As expected, the turn of the calendar has resulted in an uptick of activity around the NHL, the bulk of it coming away from the ice, including an early extension for Seattle GM Ron Francis and surgery for pending UFA Patrick Kane. We recap the most notable news in our key stories.
Treliving To Toronto: After parting ways with Kyle Dubas a couple of weeks ago, the Maple Leafs have found their new GM, hiring Brad Treliving for the role. The 53-year-old had been in the same role with Calgary for the last nine seasons before stepping aside at the end of the regular season. Treliving is no stranger to roster shakeups after making several changes of note for the Flames last year and will be tasked with determining if a core move needs to be made plus the future of head coach Sheldon Keefe. While Treliving is in charge now, it’s worth noting that he will not be permitted to be at the draft table later this month, a stipulation they agreed to before receiving permission to interview Treliving, whose deal with Calgary ran until the end of June.
Dubas To Pittsburgh: It didn’t take long for Dubas to find his next team as he has joined Pittsburgh as their President Of Hockey Operations. The term of the deal wasn’t officially released but Sportsnet’s Elliotte Friedman reports (video link) that it’s a seven-year agreement. Dubas had been GM in Toronto for the past five seasons, building a team that has been quite strong during the regular season but has struggled in the playoffs with just a single series victory. He’ll be asked to try to get the Penguins’ core back in the playoff picture after the team came up just short this season, resulting in the departures of Ron Hextall and Brian Burke.

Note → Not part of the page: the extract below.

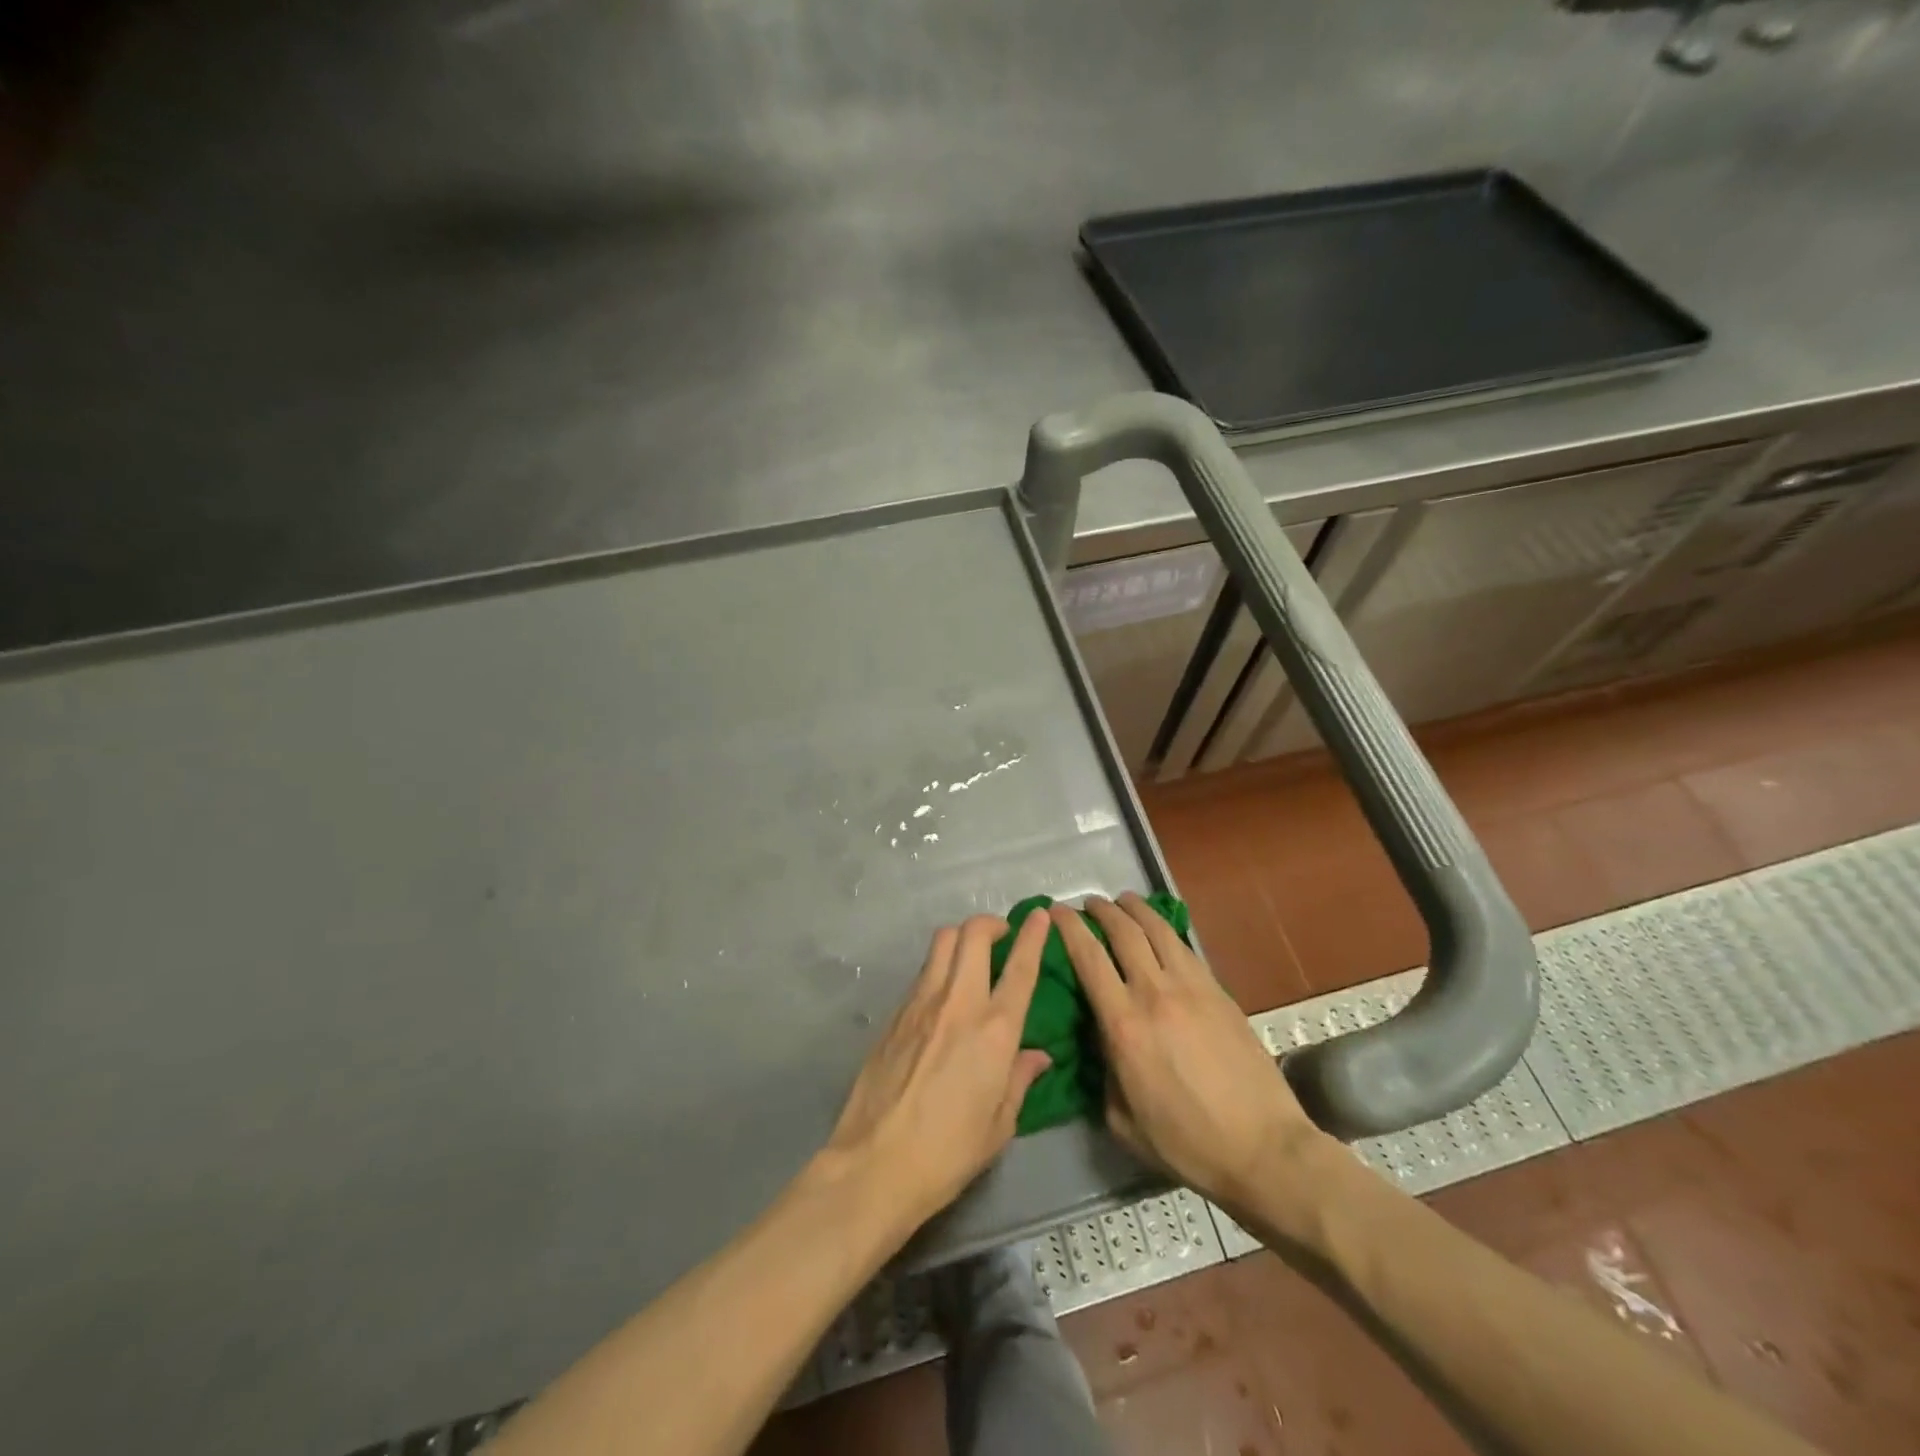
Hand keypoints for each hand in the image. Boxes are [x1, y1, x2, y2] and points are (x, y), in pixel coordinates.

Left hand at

Dubas will hold GM duties as well for the time being but is expected to hire one later this summer.
Changes In Nashville: After a long review and search of the coaching options available, incoming Predators GM Barry Trotz opted to make a change behind the bench, firing John Hynes while hiring Andrew Brunette as their next head coach. Hynes spent a little over three seasons with the Preds, compiling a 134-95-18 record during the regular season but the team won just three of 14 playoff contests. The 48-year-old has just over 600 games under his belt including his time in New Jersey and if he doesn’t land a job this summer, his name will likely come up in midseason openings. As for Brunette, this will be his second time running an NHL bench after he coached Florida for the bulk of the 2021-22 campaign. Brunette was passed over for the full-time spot with the Panthers that summer, sending him to New Jersey as an associate coach. Trotz indicated that he’s hoping that Brunette can bring more of an offensive focus to the team, a stark contrast to his own philosophies when he was behind the bench.
More Coaching Moves: The Capitals were actually the first team to bring in their new bench boss, bringing in Spencer Carbery on a four-year contract. It’s the second stint with Washington for the 41-year-old who was the head coach for their AHL affiliate in Hershey for three years before leaving to serve as an assistant with Toronto for the last two seasons. He is the fourth first-time hire out of Washington’s last six head coaches. Meanwhile, the Blue Jackets appear to have their next coach as veteran Mike Babcock is set to return behind an NHL bench for the first time since 2019-20. The 60-year-old has a 700-418-183 record over parts of 17 seasons and will be tasked with turning around a Columbus franchise that improved on paper last summer but dropped to the bottom of the Eastern Conference. The hire is expected to be made official next month once his contract with Toronto expires.
Gibson Hoping For A Trade: The goaltending market this summer just got a bit more interesting following a report that Ducks netminder John Gibson indicated to the team last month that he’d like a change of scenery. The 29-year-old was one of the top goalies in the league a few years ago but as Anaheim has struggled, so has he as he posted a 3.99 GAA with a .899 SV% this season while leading the league in goals allowed and losses. However, on a more competitive win-now franchise, there’s reason to hope that he could turn things around. Gibson has four years left on his contract at a $6.4MM cap charge so the Ducks may have to retain salary or take a contract back to help facilitate a move.